Painful as the want of liberty may be, it is a conſolation to me to believe, that my impriſonment proves to the world, that I had no ſhare in the murderous ſyſtem that then reigned. That I was an enemy to it, both morally and politically, is known, to all who had any knowledge of me; and could I have written French as well as I can Engliſh, I would publickly have expoſed its wickedneſs, and ſhown the ruin with which it was pregnant.—They who have eſteemed me on former occaſions, whether in America, or in Europe, will, I know, feel no cauſe to abate that eſteem, when they reflect, that impriſonment with preſervation of character, is preferable to liberty with diſgrace.

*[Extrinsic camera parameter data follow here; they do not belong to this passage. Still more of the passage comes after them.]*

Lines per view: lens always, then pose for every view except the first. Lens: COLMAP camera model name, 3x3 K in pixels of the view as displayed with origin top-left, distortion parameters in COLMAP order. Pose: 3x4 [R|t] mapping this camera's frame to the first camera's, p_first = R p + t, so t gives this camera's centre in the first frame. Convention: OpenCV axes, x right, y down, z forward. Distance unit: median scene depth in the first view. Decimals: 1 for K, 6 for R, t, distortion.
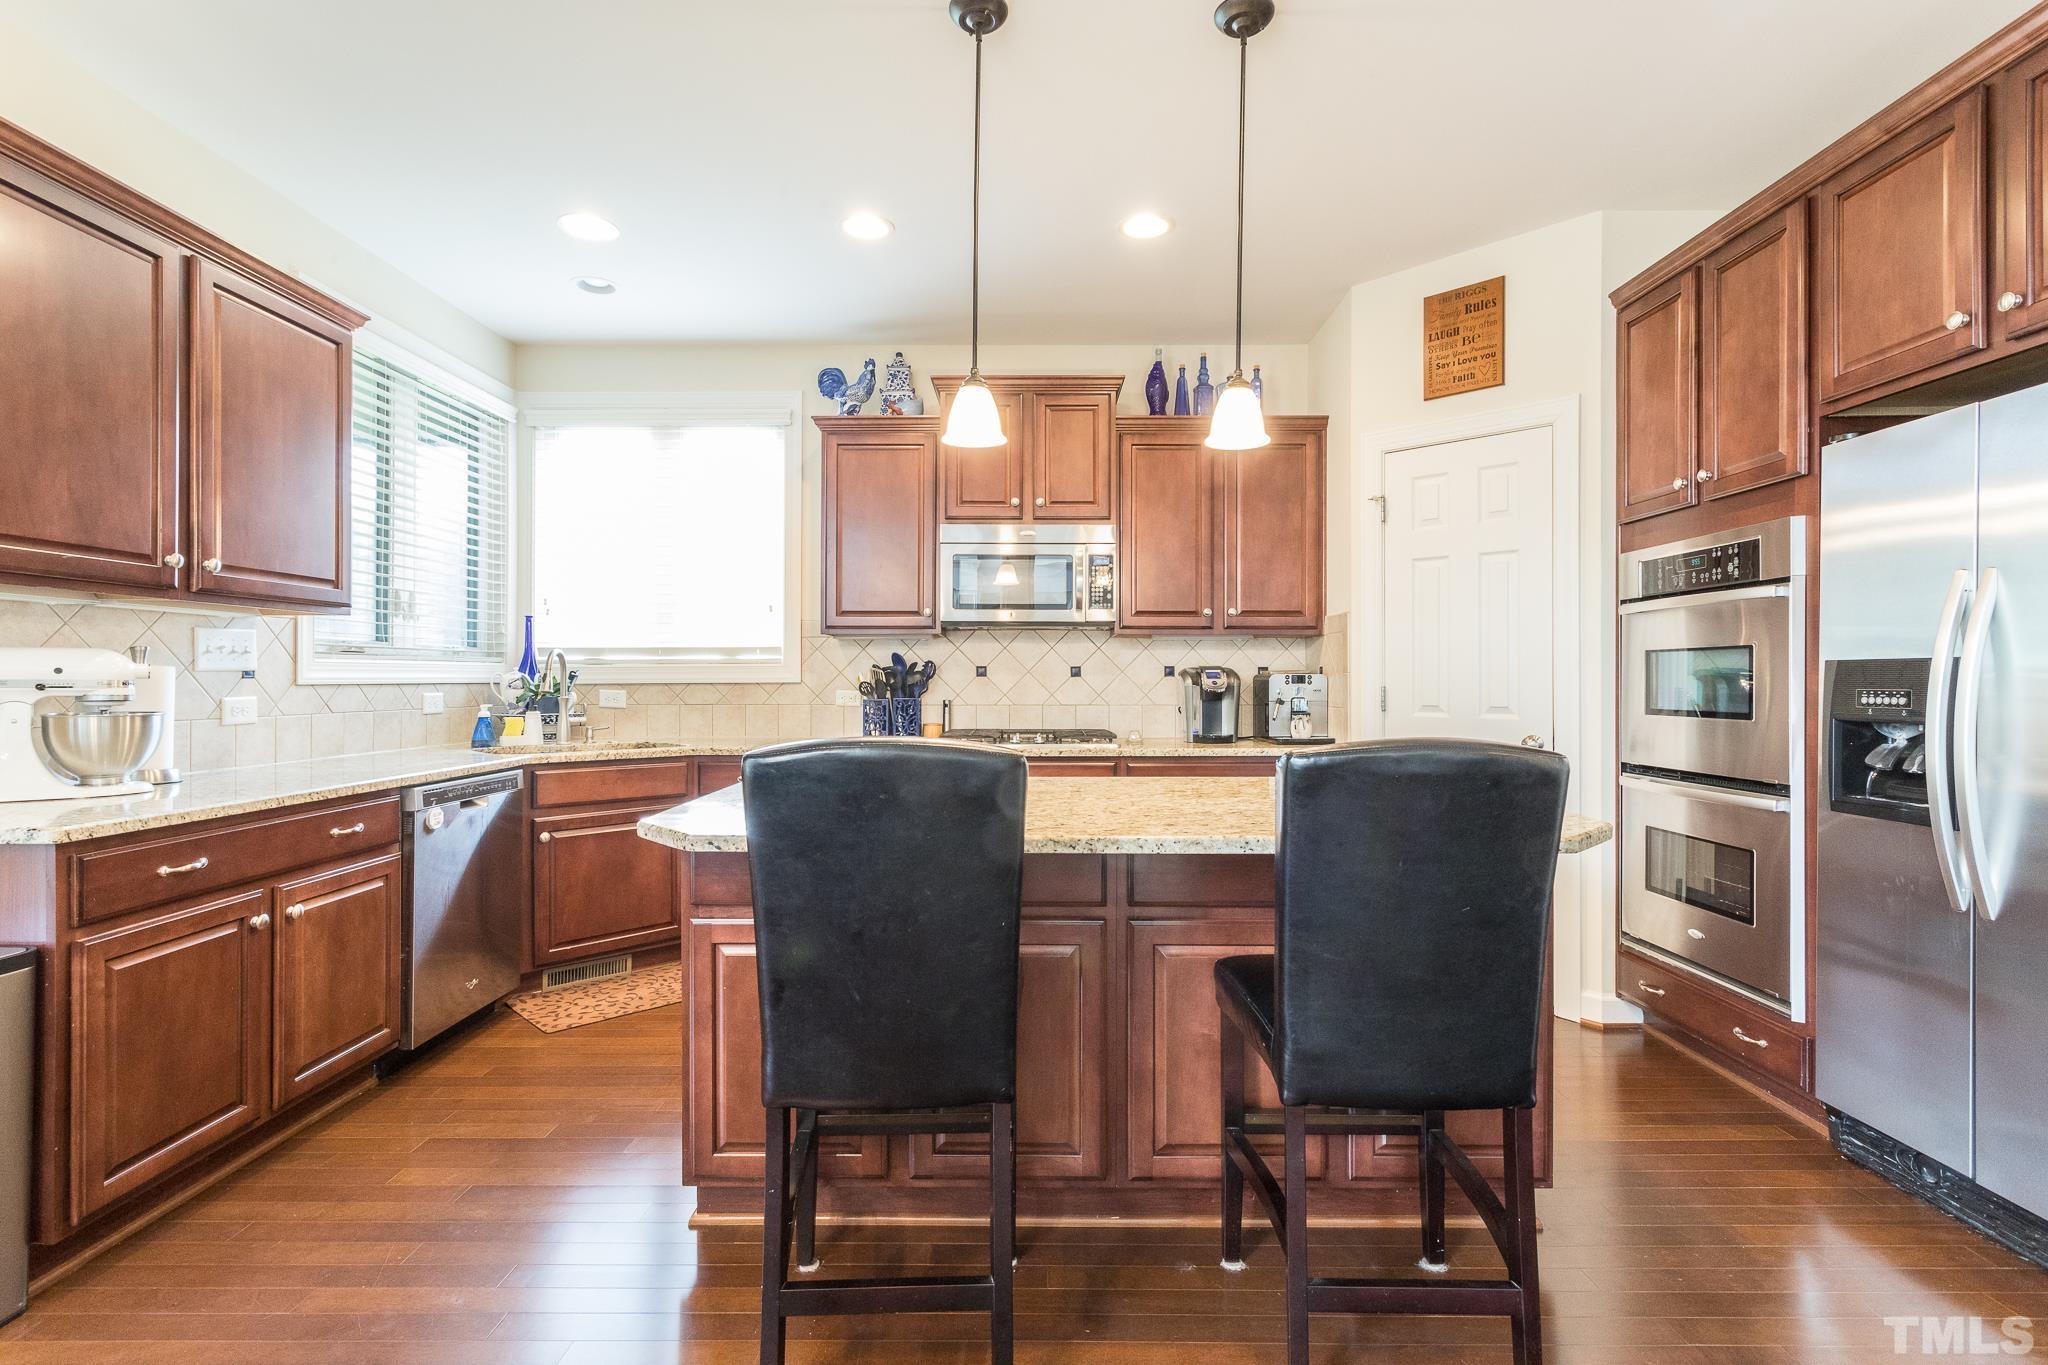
lens RADIAL K [[965.1, 0, 1024.4], [0, 965.1, 658.6], [0, 0, 1]] dist [-0.001208, -0.000025]
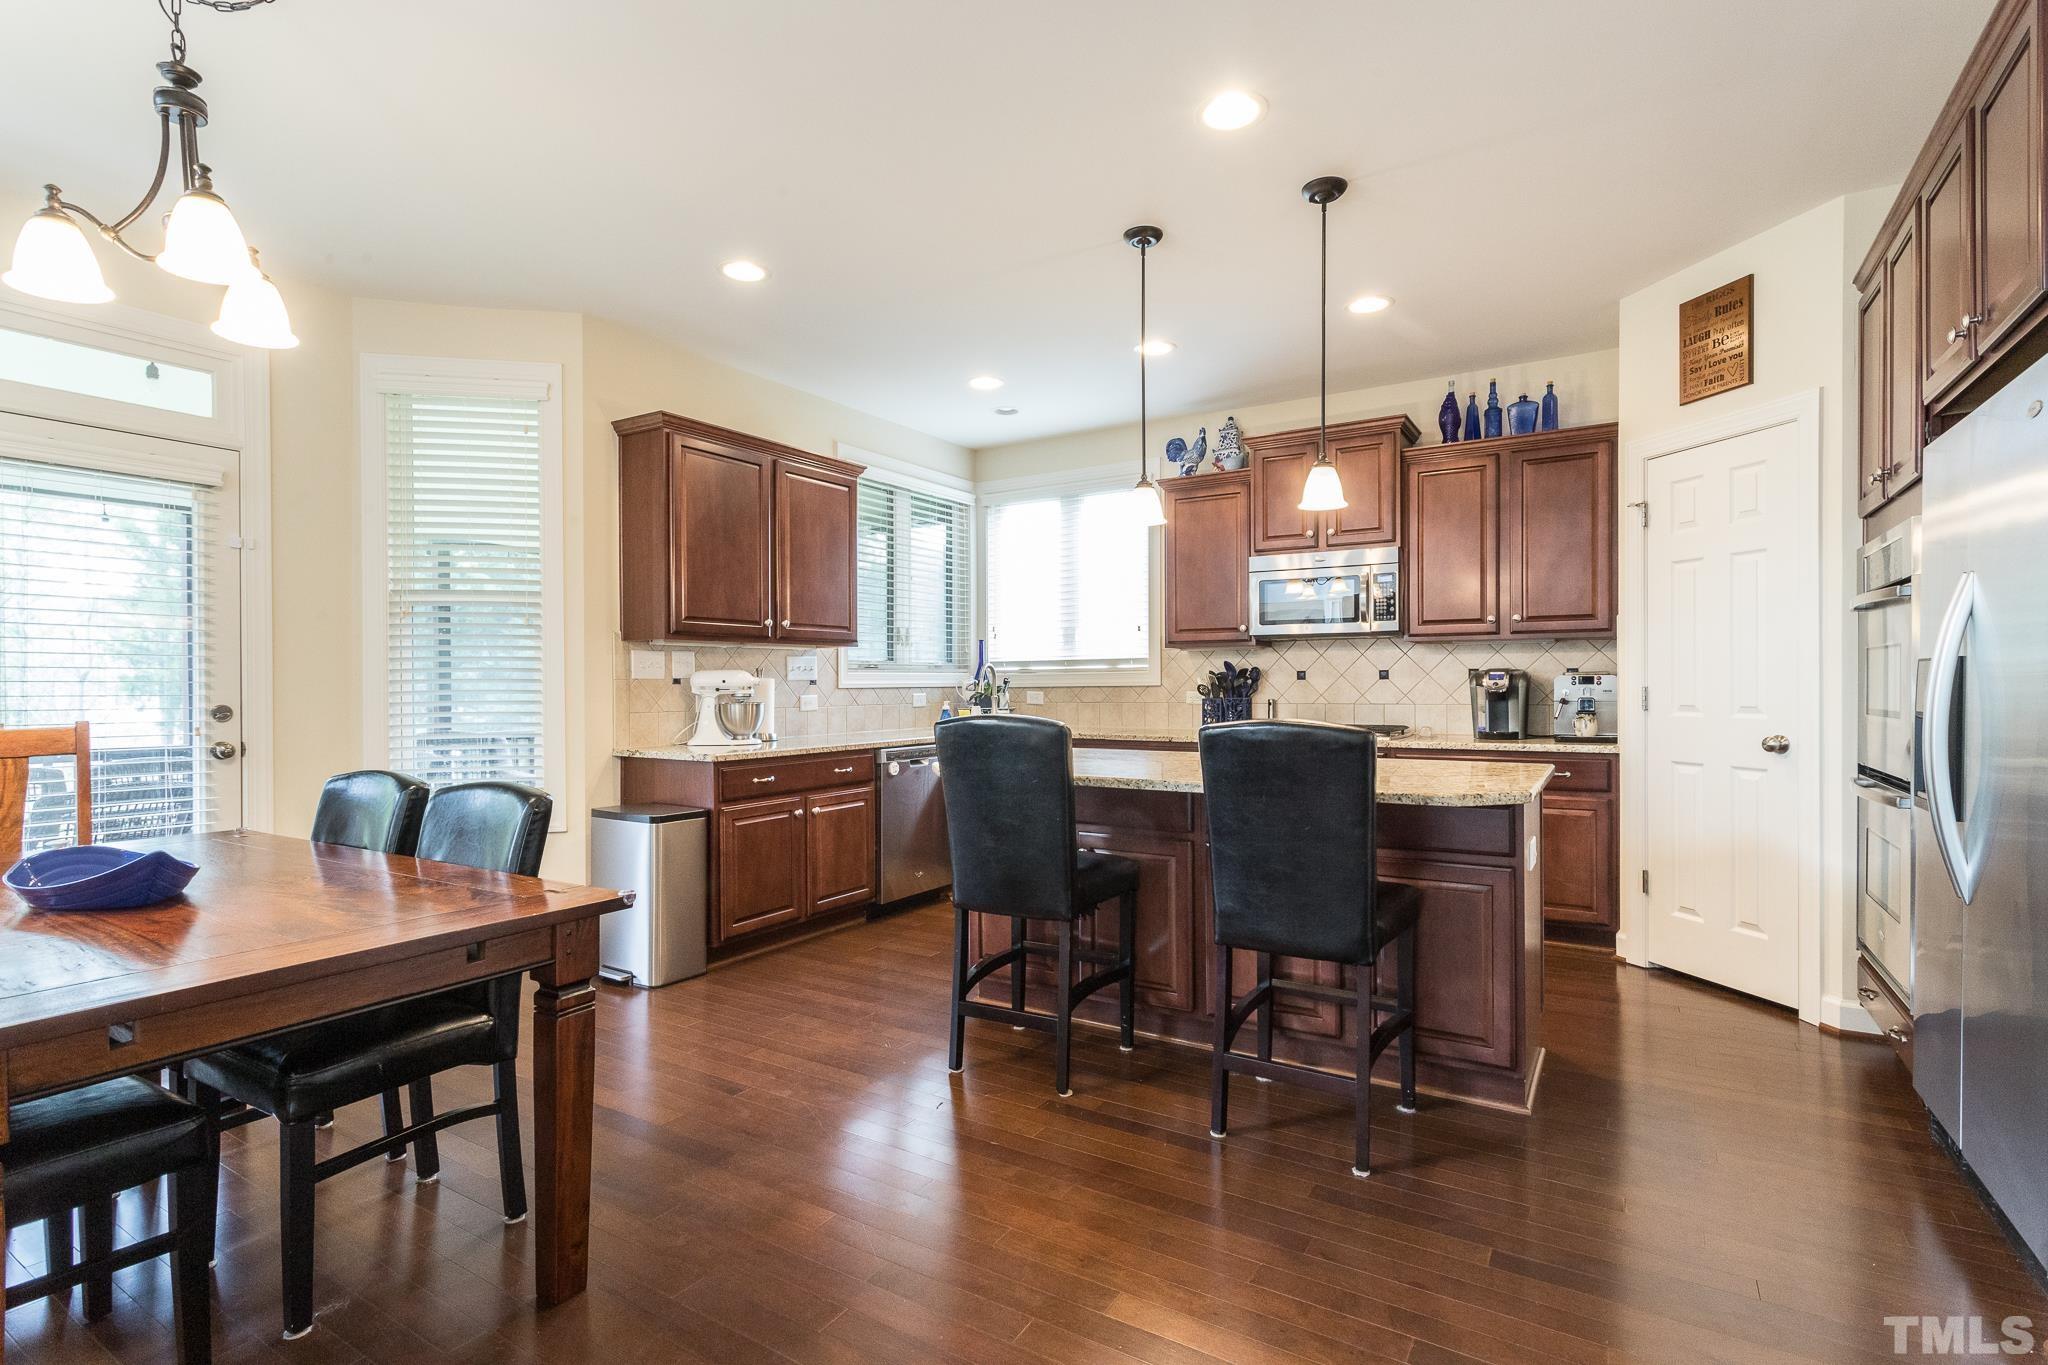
lens RADIAL K [[965.1, 0, 1024.4], [0, 965.1, 658.6], [0, 0, 1]] dist [-0.001208, -0.000025]
pose [[0.850434, -0.019257, -0.525730, 0.343698], [0.017783, 0.999811, -0.007855, -0.004868], [0.525782, -0.002669, 0.850615, -0.221932]]
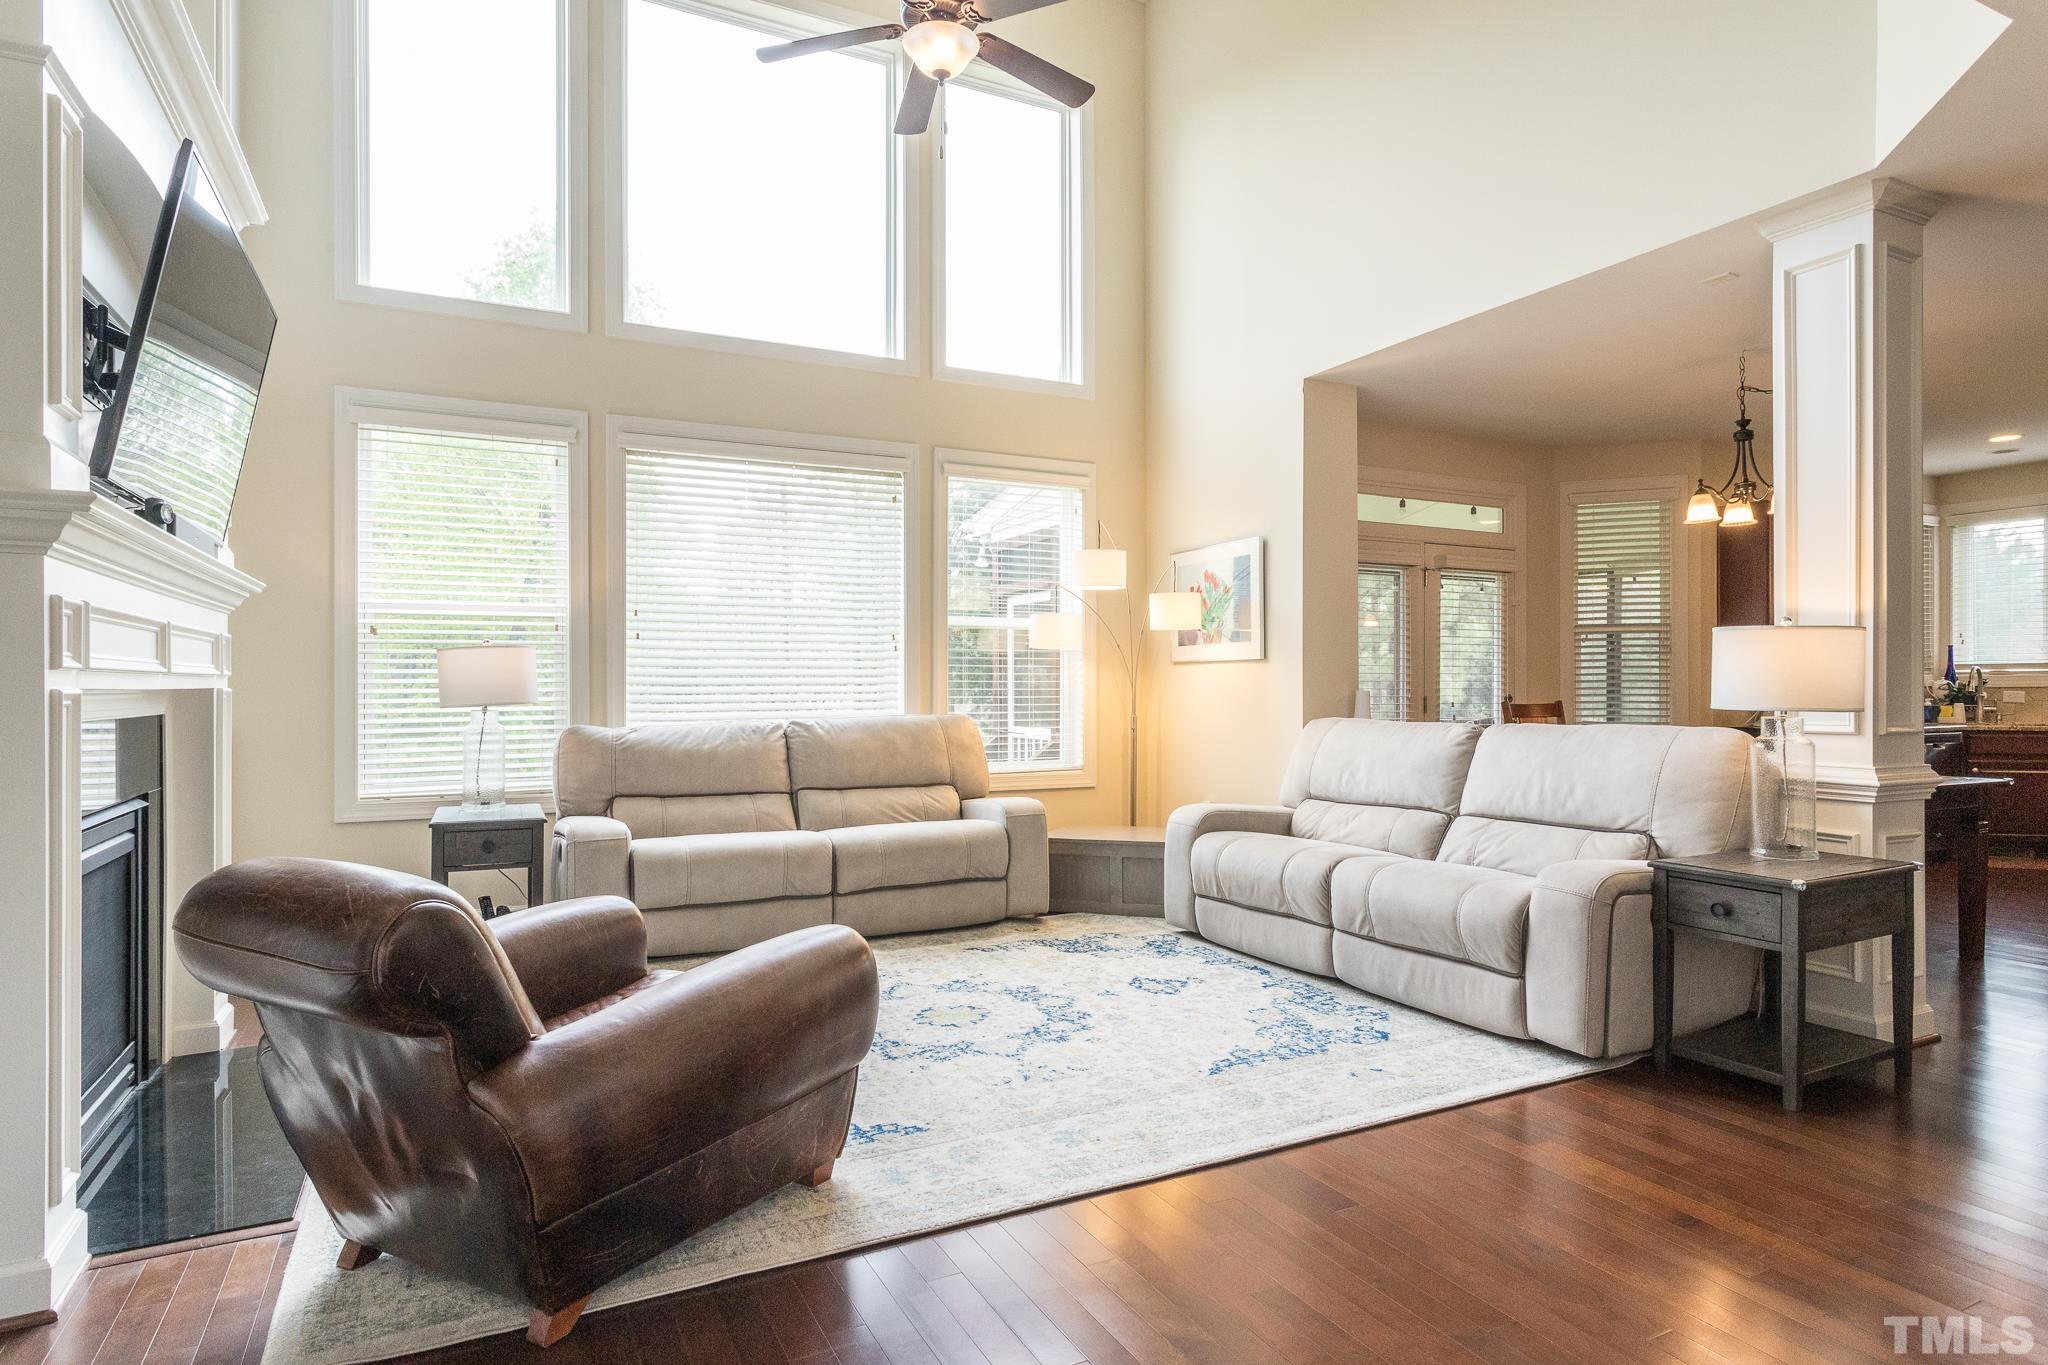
lens RADIAL K [[1127.8, 0, 1024.0], [0, 1127.8, 682.5], [0, 0, 1]] dist [-0.002573, -0.000927]
pose [[0.463363, 0.001204, -0.886168, 0.526788], [0.019681, 0.999738, 0.011649, -0.040465], [0.885950, -0.022838, 0.463218, -1.498269]]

The letter before quoted in the firſt page of this memorial, ſays, ‘it would be out of character for an American miniſter to interfere in the internal affairs of France.’—This goes on the idea that I am a citizen of France, and a member of the Convention; which is not the fact. The convention [...] declared me to be a foreigner; and conſequently the citizenſhip and the election are null and void. It alſo has the appearance of a deciſion, that the article of the conſtitution [38]reſpecting grants made to American citizens by foreign kings, princes, or ſtates, is applicable to me; which is the very point in queſtion, and againſt the application of which I contend. I ſtate evidence to the miniſter to ſhow, that I am not within the letter or meaning of that article, that it cannot operate againſt me; and I apply to him for the protection that, I conceive, I have a right to aſk, and to receive. The internal affairs of France are out of the queſtion with reſpect to my application, or his interference. I aſk it aot as a citizen of France, for I am not one; I aſk it not as a member of the Convention, for I am not one; both theſe, as before ſaid, have been rendered null and void; I aſk it, not as a man againſt whom there is any accuſation, for there is none; I aſk it, not as an exile from America, whole liberties I have honourably and generouſly contributed to eſtabliſh; I aſk it as a citizen of America, deprived of his liberty in France, under the plea of being a foreigner; and I aſk it, becauſe I conceive I am entitled to it upon every principle of conſtitutional juſtice and national honour.

THOMAS PAINE.
Notes
*
Two perſons, to whom John Adams ſaid this, told me of it. The ſecretary of Mr. Jay was preſent when it was told to me.
*
If Mr. John Jay deſires to know on what authority I ſay this, I will give that authority publicly when he choſes to call for it.
*
I know not who the writer of the piece is, but ſome late Americans ſay it is Phineas Bond, an American refugee, and now a Britiſh conſul; and that he writes under the ſignature of Peter Skunk, or Peter Porcupine, or ſome ſuch ſignature.
*
See Mr. Winterbotham's valuable Hiſtory of America, lately publiſhed.